> _REQUIRED ACTION_
Filter the listing below down to the lines containing the word "relationship".

> _DATA EXTRACT_
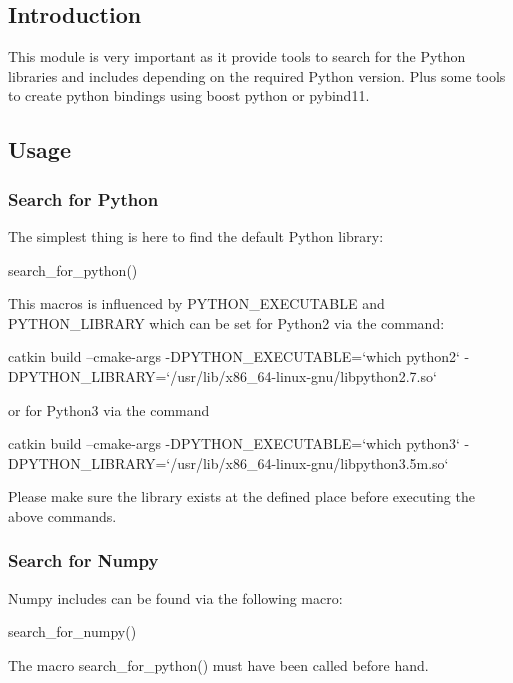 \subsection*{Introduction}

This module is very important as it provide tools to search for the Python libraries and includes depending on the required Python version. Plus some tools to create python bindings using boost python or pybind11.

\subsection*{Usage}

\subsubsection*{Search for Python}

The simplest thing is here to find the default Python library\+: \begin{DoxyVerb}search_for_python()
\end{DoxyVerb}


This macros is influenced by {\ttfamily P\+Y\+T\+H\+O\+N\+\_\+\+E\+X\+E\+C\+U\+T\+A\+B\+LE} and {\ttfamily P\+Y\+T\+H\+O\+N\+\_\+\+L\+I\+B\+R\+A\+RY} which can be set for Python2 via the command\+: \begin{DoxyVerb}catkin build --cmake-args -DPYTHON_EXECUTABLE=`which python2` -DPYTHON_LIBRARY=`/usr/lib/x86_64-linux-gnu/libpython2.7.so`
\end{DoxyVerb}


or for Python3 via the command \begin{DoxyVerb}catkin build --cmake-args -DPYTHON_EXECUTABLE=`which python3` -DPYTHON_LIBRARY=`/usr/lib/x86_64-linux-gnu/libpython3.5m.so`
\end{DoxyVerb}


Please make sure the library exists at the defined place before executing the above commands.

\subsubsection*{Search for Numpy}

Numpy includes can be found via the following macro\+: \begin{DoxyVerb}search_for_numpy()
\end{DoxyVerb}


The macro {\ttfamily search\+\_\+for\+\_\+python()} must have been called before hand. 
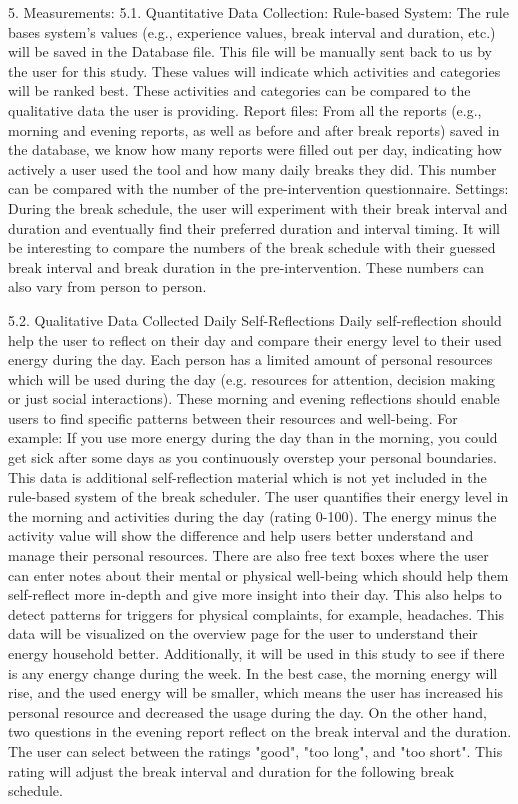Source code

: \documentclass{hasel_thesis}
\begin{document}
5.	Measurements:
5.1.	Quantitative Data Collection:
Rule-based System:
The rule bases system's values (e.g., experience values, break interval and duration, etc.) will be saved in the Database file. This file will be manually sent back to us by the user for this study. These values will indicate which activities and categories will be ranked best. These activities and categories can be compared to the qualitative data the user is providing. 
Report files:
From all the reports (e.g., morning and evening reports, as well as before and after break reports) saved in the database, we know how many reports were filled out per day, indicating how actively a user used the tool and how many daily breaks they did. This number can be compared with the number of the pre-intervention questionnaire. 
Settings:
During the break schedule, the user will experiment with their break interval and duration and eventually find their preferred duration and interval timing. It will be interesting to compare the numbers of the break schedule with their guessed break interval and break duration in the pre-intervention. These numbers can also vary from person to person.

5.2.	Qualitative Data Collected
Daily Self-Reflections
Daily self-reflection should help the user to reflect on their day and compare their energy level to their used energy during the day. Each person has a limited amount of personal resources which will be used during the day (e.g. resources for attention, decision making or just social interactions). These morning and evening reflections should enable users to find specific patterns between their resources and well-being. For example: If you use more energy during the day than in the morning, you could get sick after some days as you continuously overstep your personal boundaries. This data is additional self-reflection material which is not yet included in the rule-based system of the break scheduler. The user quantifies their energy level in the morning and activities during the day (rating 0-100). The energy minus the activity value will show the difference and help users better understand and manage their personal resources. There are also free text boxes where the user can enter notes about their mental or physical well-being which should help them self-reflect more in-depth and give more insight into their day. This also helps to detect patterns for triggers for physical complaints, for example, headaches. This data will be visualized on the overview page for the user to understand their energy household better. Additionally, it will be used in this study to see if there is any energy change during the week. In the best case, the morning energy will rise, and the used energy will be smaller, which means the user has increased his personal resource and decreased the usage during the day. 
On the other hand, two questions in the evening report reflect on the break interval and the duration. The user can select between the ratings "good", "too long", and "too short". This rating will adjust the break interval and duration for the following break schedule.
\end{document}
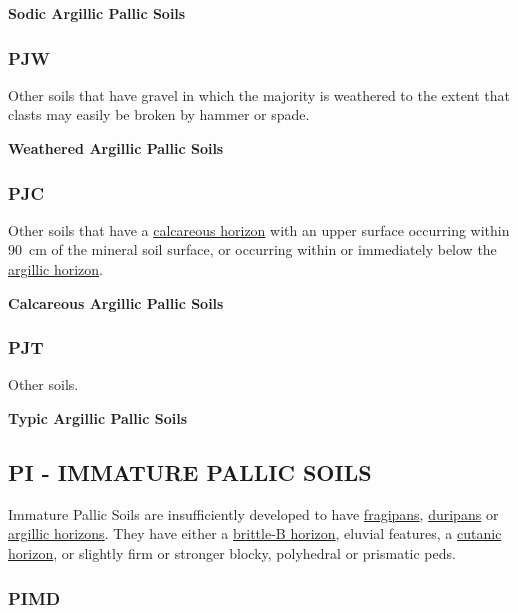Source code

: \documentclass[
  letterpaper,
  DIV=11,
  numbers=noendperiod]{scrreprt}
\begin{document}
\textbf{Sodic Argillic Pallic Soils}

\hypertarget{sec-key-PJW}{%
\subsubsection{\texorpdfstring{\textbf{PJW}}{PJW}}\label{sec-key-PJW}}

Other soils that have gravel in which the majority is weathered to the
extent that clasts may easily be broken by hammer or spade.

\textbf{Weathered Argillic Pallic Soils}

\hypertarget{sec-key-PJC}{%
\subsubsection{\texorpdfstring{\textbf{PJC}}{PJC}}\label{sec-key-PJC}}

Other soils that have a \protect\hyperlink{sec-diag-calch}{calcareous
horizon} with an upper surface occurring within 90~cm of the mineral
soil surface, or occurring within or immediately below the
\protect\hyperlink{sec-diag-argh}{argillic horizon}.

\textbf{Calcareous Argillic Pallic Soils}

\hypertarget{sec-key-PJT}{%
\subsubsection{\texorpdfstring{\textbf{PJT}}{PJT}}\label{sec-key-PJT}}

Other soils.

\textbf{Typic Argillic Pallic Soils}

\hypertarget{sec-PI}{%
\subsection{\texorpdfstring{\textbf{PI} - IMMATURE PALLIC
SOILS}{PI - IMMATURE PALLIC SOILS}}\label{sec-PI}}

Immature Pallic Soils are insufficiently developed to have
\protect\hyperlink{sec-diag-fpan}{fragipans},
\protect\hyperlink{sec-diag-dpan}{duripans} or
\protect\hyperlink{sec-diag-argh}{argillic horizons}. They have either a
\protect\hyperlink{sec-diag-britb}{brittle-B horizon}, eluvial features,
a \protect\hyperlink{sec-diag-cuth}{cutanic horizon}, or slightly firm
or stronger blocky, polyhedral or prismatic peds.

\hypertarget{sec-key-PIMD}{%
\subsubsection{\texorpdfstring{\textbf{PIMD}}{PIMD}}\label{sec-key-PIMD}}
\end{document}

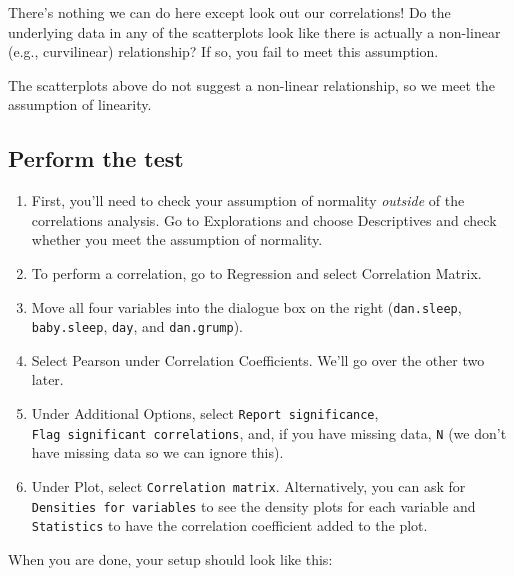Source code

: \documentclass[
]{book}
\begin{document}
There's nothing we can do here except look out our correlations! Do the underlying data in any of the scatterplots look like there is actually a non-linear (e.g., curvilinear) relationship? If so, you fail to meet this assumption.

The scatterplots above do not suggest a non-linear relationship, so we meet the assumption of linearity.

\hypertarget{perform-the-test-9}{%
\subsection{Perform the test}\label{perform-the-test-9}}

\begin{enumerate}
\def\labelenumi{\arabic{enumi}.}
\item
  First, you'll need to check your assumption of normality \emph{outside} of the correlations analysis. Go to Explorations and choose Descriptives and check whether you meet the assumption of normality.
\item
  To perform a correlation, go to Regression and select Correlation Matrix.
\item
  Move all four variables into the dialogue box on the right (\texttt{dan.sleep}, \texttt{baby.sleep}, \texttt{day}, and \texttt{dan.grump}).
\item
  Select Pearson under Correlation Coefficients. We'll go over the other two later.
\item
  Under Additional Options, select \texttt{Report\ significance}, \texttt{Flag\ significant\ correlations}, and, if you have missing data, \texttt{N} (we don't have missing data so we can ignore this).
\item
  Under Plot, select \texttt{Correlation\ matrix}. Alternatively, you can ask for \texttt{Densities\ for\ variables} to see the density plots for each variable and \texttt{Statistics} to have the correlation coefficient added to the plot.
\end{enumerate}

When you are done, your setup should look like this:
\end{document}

> _FINAL ANSWER_
There's nothing we can do here except look out our correlations! Do the underlying data in any of the scatterplots look like there is actually a non-linear (e.g., curvilinear) relationship? If so, you fail to meet this assumption.
The scatterplots above do not suggest a non-linear relationship, so we meet the assumption of linearity.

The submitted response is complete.